*Task description:* Using the material that follows, output exactly the lines from the one containing "Почему автолизинг не сработал в" through the one containing "Depuis l'étranger", with both ends kept.
================================
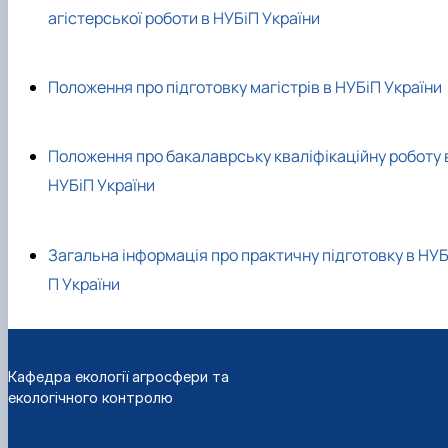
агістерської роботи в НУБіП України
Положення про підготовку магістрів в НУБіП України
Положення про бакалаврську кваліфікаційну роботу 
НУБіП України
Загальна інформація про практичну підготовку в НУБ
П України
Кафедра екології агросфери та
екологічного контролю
================================
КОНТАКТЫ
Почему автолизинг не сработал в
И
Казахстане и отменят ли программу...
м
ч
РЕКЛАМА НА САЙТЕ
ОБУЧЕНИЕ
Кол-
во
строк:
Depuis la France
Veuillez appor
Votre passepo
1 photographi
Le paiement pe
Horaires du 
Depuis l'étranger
================================
*Written reply:*
Почему автолизинг не сработал в
И
Казахстане и отменят ли программу...
м
ч
РЕКЛАМА НА САЙТЕ
ОБУЧЕНИЕ
Кол-
во
строк:
Depuis la France
Veuillez appor
Votre passepo
1 photographi
Le paiement pe
Horaires du 
Depuis l'étranger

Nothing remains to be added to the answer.